DATA LISTING →
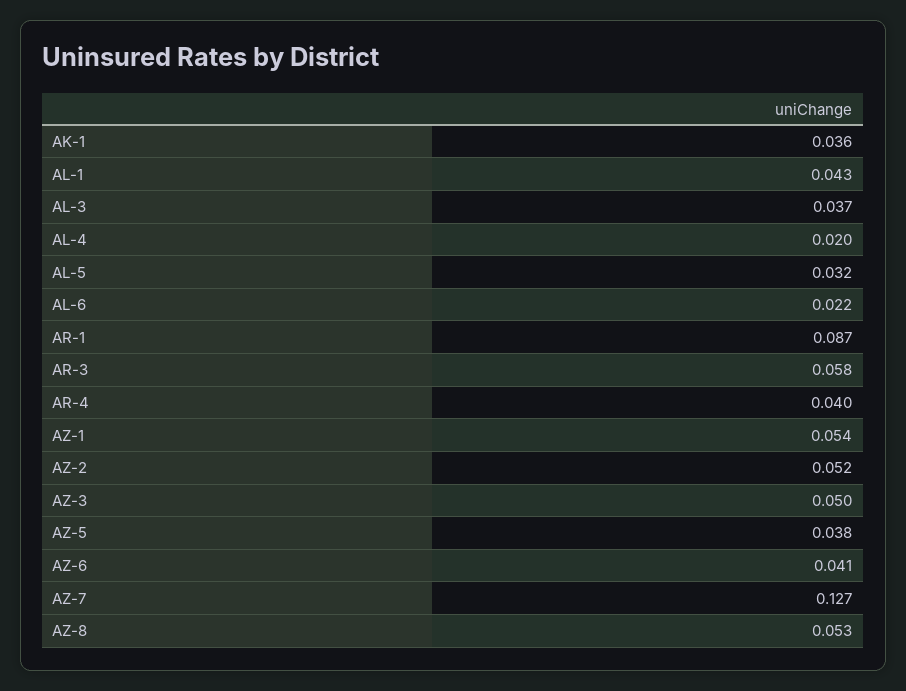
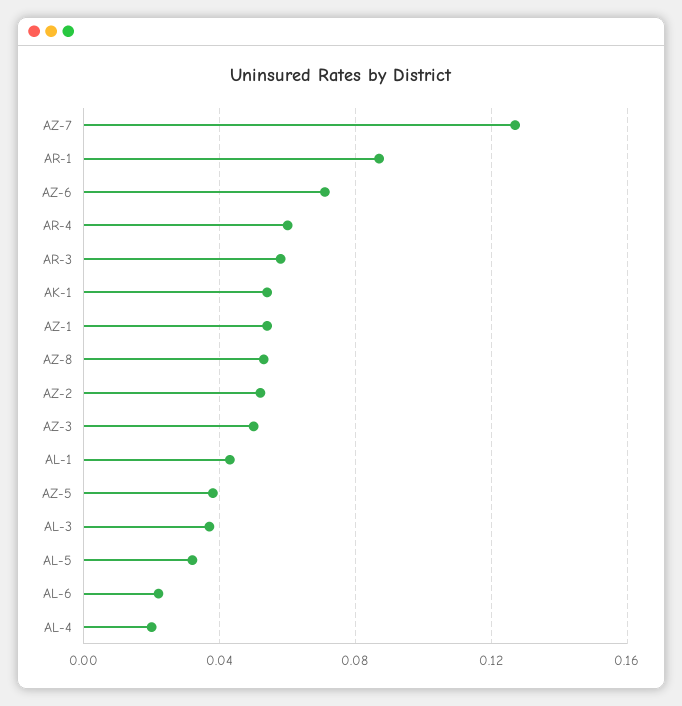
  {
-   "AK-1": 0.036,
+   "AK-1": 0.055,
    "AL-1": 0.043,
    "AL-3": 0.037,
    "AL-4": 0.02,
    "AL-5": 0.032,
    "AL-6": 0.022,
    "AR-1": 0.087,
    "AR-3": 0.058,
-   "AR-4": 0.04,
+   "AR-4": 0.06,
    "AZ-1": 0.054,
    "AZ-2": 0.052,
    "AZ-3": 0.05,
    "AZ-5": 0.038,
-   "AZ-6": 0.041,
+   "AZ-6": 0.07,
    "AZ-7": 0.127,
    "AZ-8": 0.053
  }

THE PROBLEM →
Print each entry above verbatim, pictures left out.

OUTPUT BELOW →
  {
-   "AK-1": 0.036,
+   "AK-1": 0.055,
    "AL-1": 0.043,
    "AL-3": 0.037,
    "AL-4": 0.02,
    "AL-5": 0.032,
    "AL-6": 0.022,
    "AR-1": 0.087,
    "AR-3": 0.058,
-   "AR-4": 0.04,
+   "AR-4": 0.06,
    "AZ-1": 0.054,
    "AZ-2": 0.052,
    "AZ-3": 0.05,
    "AZ-5": 0.038,
-   "AZ-6": 0.041,
+   "AZ-6": 0.07,
    "AZ-7": 0.127,
    "AZ-8": 0.053
  }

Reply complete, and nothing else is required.